SACRAMENTO, CA – As the nation and California ease back into a much-needed vehicle sales rebound amid the global pandemic, new data shows that the low point for the year has likely been reached and the industry will begin a slow climb back up heading into 2021.
As a result of the Coronavirus, vehicle sales, both new and used, took a tremendous hit during the early months of 2020. Despite the sharp, unprecedented sales decline not seen since the Great Recession and the beginning of a slow recovery, we can expect an increase going into 2021. According to the California Auto Outlook Second Quarter 2020, anticipated new vehicle sales are projected to reach 1.63 million in 2020, a 22 percent decline from 2019 and exceed 1.8 million next year.
“This year is unprecedented in so many ways. For dealerships across California, it started with the abrupt changes in vehicle sales. The first four months of the year were some of the lowest points the industry has seen in quite some time, and we are just beginning to find our way out with the hope that the worst is behind us. We see the results of pent-up consumer demand but are trying to balance that with low inventory,” said California New Car Dealers Association Chairperson, Mark Normandin, owner of Normandin Chrysler Jeep Dodge Ram FIAT. “As dealerships look to run their businesses with additional emphasis on health and safety for consumers and employees, we are ready and eager to offer the same value we did pre-COVID, but we are watching whether consumer confidence returns to pre-COVID-19 levels. 2020 has been a long and trying road, but we will continue to do what it takes to move forward in a safe, healthy and prudent manner.”
New and Used Sales
While COVID-19 and its impacts on the economy has taken a significant toll on all vehicle sales, used vehicle sales are performing better than new vehicles, experiencing a drop of 14.5 percent compared to the new vehicle market at a 26.9 percent decline. For a national comparison, the U.S. market is down in new vehicle sales by 23.5 percent.
Passenger Cars vs. Light Trucks
Light trucks continue to outperform passenger cars, experiencing a 20.5 percent decline in the first half of the year versus a 35.6 percent drop for passenger cars. However, the light truck market share in California remains lower than that of the rest of nation, holding 62.5 percent market share in the Golden State compared to 75 percent market share nationwide.

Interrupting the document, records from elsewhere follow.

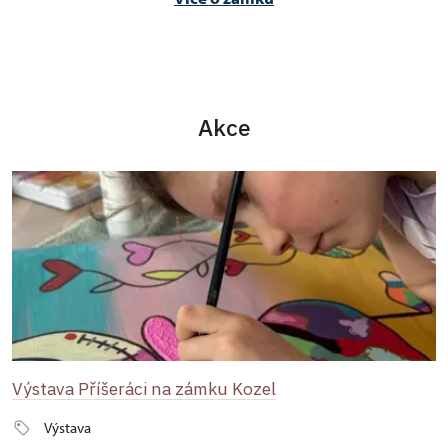
Akce
Výstava Příšeráci na zámku Kozel
Výstava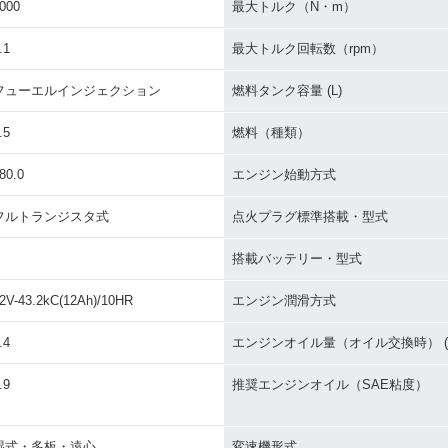
000
最大トルク（N・m）
.1
最大トルク回転数（rpm）
フューエルインジェクション
燃料タンク容量 (L)
.5
燃料（種類）
80.0
エンジン始動方式
フルトランジスタ式
点火プラグ標準搭載・型式
搭載バッテリー・型式
2V-43.2kC(12Ah)/10HR
エンジン潤滑方式
.4
エンジンオイル量（オイル交換時） (L
.9
推奨エンジンオイル（SAE粘度）
湿式・多板・遠心
変速機形式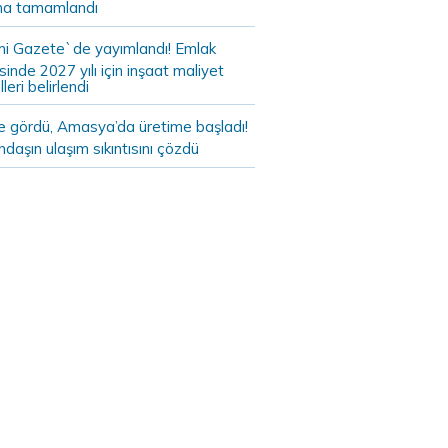
a tamamlandı
i Gazete`de yayımlandı! Emlak
sinde 2027 yılı için inşaat maliyet
leri belirlendi
de gördü, Amasya’da üretime başladı!
daşın ulaşım sıkıntısını çözdü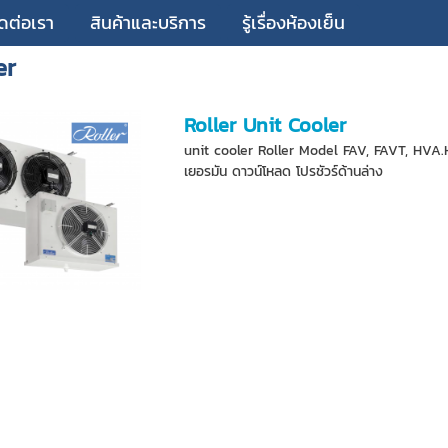
ิดต่อเรา
สินค้าและบริการ
รู้เรื่องห้องเย็น
er
Roller Unit Cooler
unit cooler Roller Model FAV, FAVT, HVA.HVA
เยอรมัน ดาวน์โหลด โปรชัวร์ด้านล่าง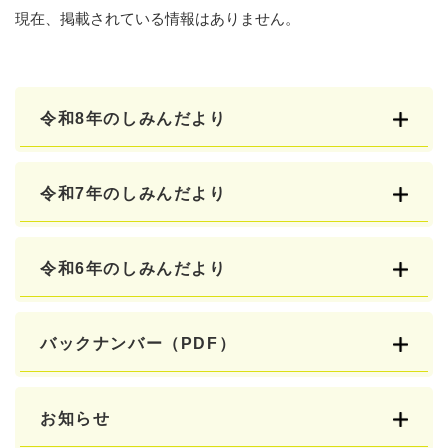
現在、掲載されている情報はありません。
令和8年のしみんだより
令和7年のしみんだより
令和6年のしみんだより
バックナンバー（PDF）
お知らせ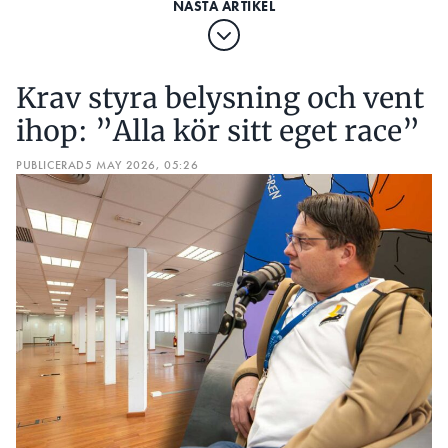
Krav styra belysning och vent
ihop: ”Alla kör sitt eget race”
PUBLICERAD
5 MAY 2026, 05:26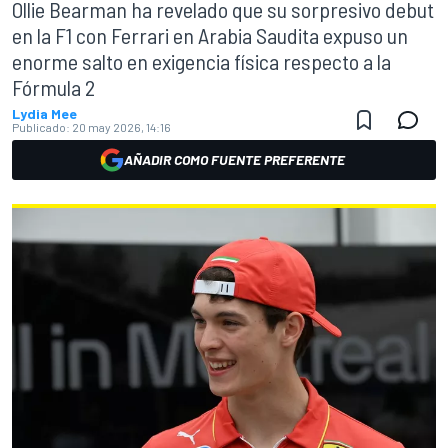
Ollie Bearman ha revelado que su sorpresivo debut
en la F1 con Ferrari en Arabia Saudita expuso un
enorme salto en exigencia física respecto a la
Fórmula 2
Lydia Mee
Publicado:
20 may 2026, 14:16
AÑADIR COMO FUENTE PREFERENTE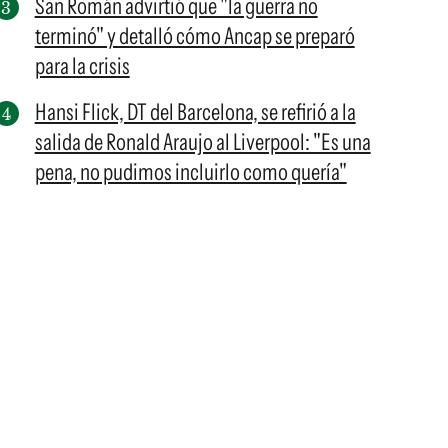
San Román advirtió que "la guerra no
terminó" y detalló cómo Ancap se preparó
para la crisis
Hansi Flick, DT del Barcelona, se refirió a la
salida de Ronald Araujo al Liverpool: "Es una
pena, no pudimos incluirlo como quería"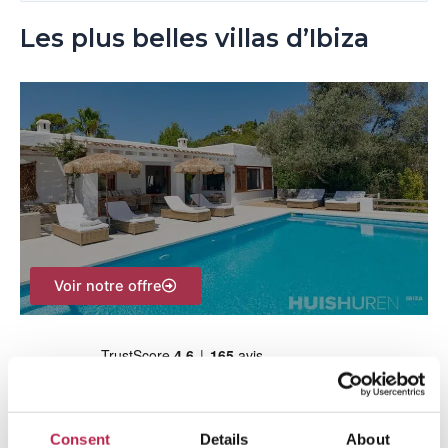
e
Les plus belles villas d’Ibiza
c
h
e
r
c
h
e
r
Voir notre offre
:
Consent
Details
About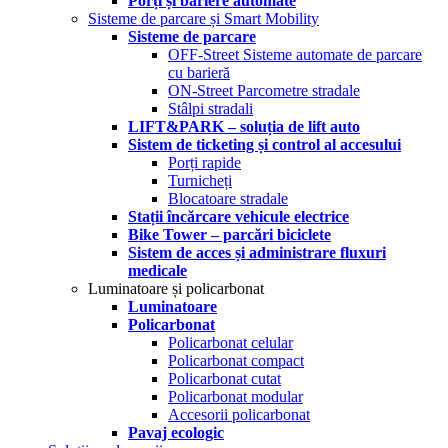
Porți și bariere automate
Sisteme de parcare și Smart Mobility
Sisteme de parcare
OFF-Street Sisteme automate de parcare
cu barieră
ON-Street Parcometre stradale
Stâlpi stradali
LIFT&PARK – soluția de lift auto
Sistem de ticketing și control al accesului
Porți rapide
Turnicheți
Blocatoare stradale
Stații încărcare vehicule electrice
Bike Tower – parcări biciclete
Sistem de acces și administrare fluxuri
medicale
Luminatoare și policarbonat
Luminatoare
Policarbonat
Policarbonat celular
Policarbonat compact
Policarbonat cutat
Policarbonat modular
Accesorii policarbonat
Pavaj ecologic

The electric and hybrid vehicle market continues to grow, showing a very slight increase from the first half of 2019, from 13.2 percent to 13.4 percent for the first half of 2020.
Model and Brand Rankings
During the second quarter of 2020, the Honda Civic regained its top spot as California’s best seller in the new vehicle market, with Toyota, Honda, and Ford as the top brand leaders in the state. Toyota also holds the number one spot for the best-selling non-luxury SUV brand and the best-selling brand in six-year-old or newer used vehicle market, with a 13 percent market share.
Regional variances between Northern California and Southern California are trending with the overall state and national declines, with Northern California experiencing a slightly higher incidence of decline. The north saw a decline of 31.6 percent in passenger car sales and 16.5 percent decline in light truck sales with the southern portion of the state doing only slightly better with a decline in passenger car sales of 29.5 percent and a decline in light truck sales of 15.7 percent.

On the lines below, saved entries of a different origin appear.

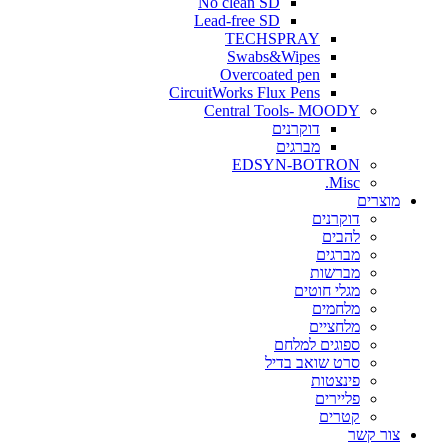
No clean SD
Lead-free SD
TECHSPRAY
Swabs&Wipes
Overcoated pen
CircuitWorks Flux Pens
Central Tools- MOODY
דוקרנים
מברגים
EDSYN-BOTRON
Misc.
ים
דוקרנים
להבים
מברגים
מברשות
מגלי חוטים
מלחמים
מלחציים
ספוגים למלחם
סרט שואב בדיל
פינצטות
פליירים
קטרים
קשר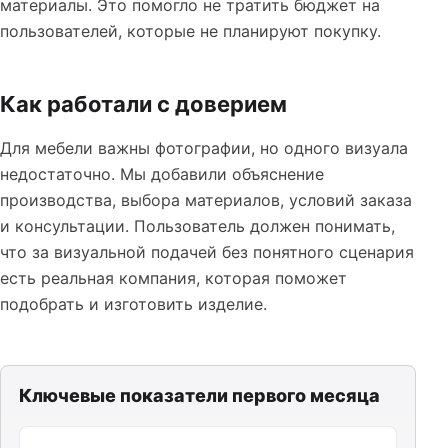
материалы. Это помогло не тратить бюджет на
пользователей, которые не планируют покупку.
Как работали с доверием
Для мебели важны фотографии, но одного визуала
недостаточно. Мы добавили объяснение
производства, выбора материалов, условий заказа
и консультации. Пользователь должен понимать,
что за визуальной подачей без понятного сценария
есть реальная компания, которая поможет
подобрать и изготовить изделие.
Ключевые показатели первого месяца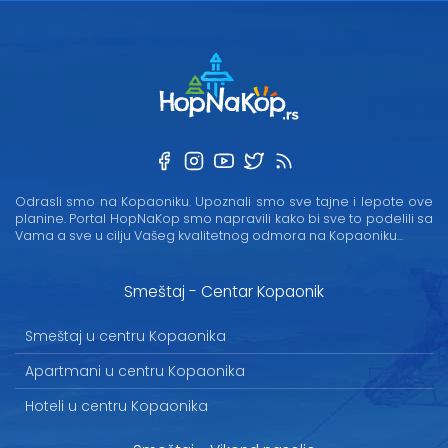
Odrasli smo na Kopaoniku. Upoznali smo sve tajne i lepote ove
planine. Portal HopNaKop smo napravili kako bi sve to podelili sa
Vama a sve u cilju Vašeg kvalitetnog odmora na Kopaoniku...
Smeštaj - Centar Kopaonik
Smeštaj u centru Kopaonika
Apartmani u centru Kopaonika
Hoteli u centru Kopaonika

The California Auto Outlook Second Quarter 2020 Market Report provides comprehensive information on the state’s new vehicle market. The report includes annual trends, two-year perspective, segment watch, including the top five models in each segment, brand scoreboards, regional comparisons and more. The complete report can be accessed on CNCDA’s website at: https://www.cncda.org/news/auto-outlook-2020-q2/
California Auto Outlook, is produced for CNCDA by Auto Outlook, Inc., an independent research company specializing in the analysis of statewide and regional automotive markets. When reporting these auto industry trends please acknowledge the Data Source: Experian.
For more than 95 years, CNCDA has represented the interests of California’s franchised new car dealers. CNCDA members are primarily engaged in the retail sale and lease of new and used motor vehicles, but also provide customers with automotive products, parts, service and repair. Our members sold more than 2 million new cars and trucks in 2019 and employed more than 140,000 Californians, significantly contributing to our state’s economy. As the nation’s largest state association of franchised new car and truck dealers—with more than 1,100 members—CNCDA serves its members by providing legal compliance and legislative, regulatory and legal advocacy.